→ Data extract

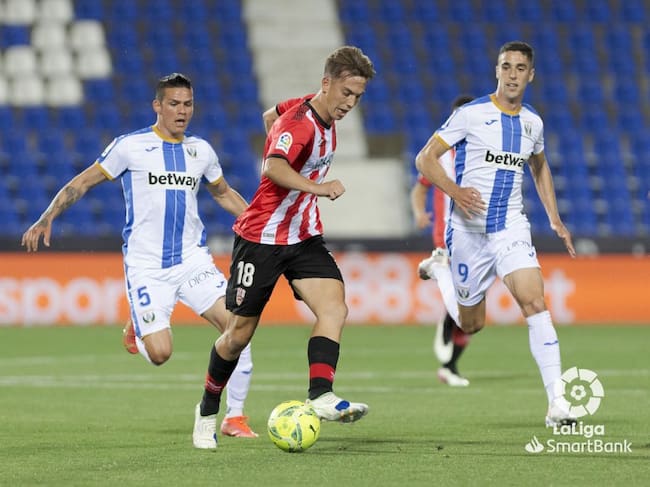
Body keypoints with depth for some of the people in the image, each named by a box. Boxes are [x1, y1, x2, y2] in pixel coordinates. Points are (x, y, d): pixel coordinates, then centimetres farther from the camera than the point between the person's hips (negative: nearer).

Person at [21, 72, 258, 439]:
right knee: (159, 354, -13)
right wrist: (47, 219, -9)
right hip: (146, 266, -3)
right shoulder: (131, 146, -3)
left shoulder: (201, 150, 9)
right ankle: (138, 327, 26)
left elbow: (224, 194, 27)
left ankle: (235, 416, -5)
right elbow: (83, 182, 1)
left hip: (192, 258, 3)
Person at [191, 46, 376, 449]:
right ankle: (208, 412, 25)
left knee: (335, 308, -18)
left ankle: (321, 396, -29)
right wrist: (318, 187, -57)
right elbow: (274, 167, -42)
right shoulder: (298, 122, -22)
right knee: (240, 333, 4)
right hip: (261, 236, -7)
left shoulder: (327, 120, 5)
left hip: (304, 237, 7)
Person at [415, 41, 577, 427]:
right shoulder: (472, 114, -7)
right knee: (471, 325, 4)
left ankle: (557, 402, -24)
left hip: (512, 229, 3)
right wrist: (455, 191, -23)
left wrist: (555, 220, 20)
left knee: (535, 301, -19)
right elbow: (425, 159, -7)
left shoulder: (533, 122, 8)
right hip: (469, 231, -3)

→ What to produce
Set out every line of the item above as a numbered list, leaving out blank lines and the picture.

→ Solution below
1. Body keypoints with depth for some of the people in the image, each named by a box. Boxes are [x1, y1, x2, y2] in pixel coordinates. Points are (x, y, d): pixel coordinates, then centimetres farther from the camera than the point between the person's hips (negative: nearer).
2. Person at [21, 72, 258, 439]:
3. right knee: (159, 354, -13)
4. right wrist: (47, 219, -9)
5. right hip: (146, 266, -3)
6. right shoulder: (131, 146, -3)
7. left shoulder: (201, 150, 9)
8. right ankle: (138, 327, 26)
9. left elbow: (224, 194, 27)
10. left ankle: (235, 416, -5)
11. right elbow: (83, 182, 1)
12. left hip: (192, 258, 3)
13. Person at [191, 46, 376, 449]:
14. right ankle: (208, 412, 25)
15. left knee: (335, 308, -18)
16. left ankle: (321, 396, -29)
17. right wrist: (318, 187, -57)
18. right elbow: (274, 167, -42)
19. right shoulder: (298, 122, -22)
20. right knee: (240, 333, 4)
21. right hip: (261, 236, -7)
22. left shoulder: (327, 120, 5)
23. left hip: (304, 237, 7)
24. Person at [415, 41, 577, 427]:
25. right shoulder: (472, 114, -7)
26. right knee: (471, 325, 4)
27. left ankle: (557, 402, -24)
28. left hip: (512, 229, 3)
29. right wrist: (455, 191, -23)
30. left wrist: (555, 220, 20)
31. left knee: (535, 301, -19)
32. right elbow: (425, 159, -7)
33. left shoulder: (533, 122, 8)
34. right hip: (469, 231, -3)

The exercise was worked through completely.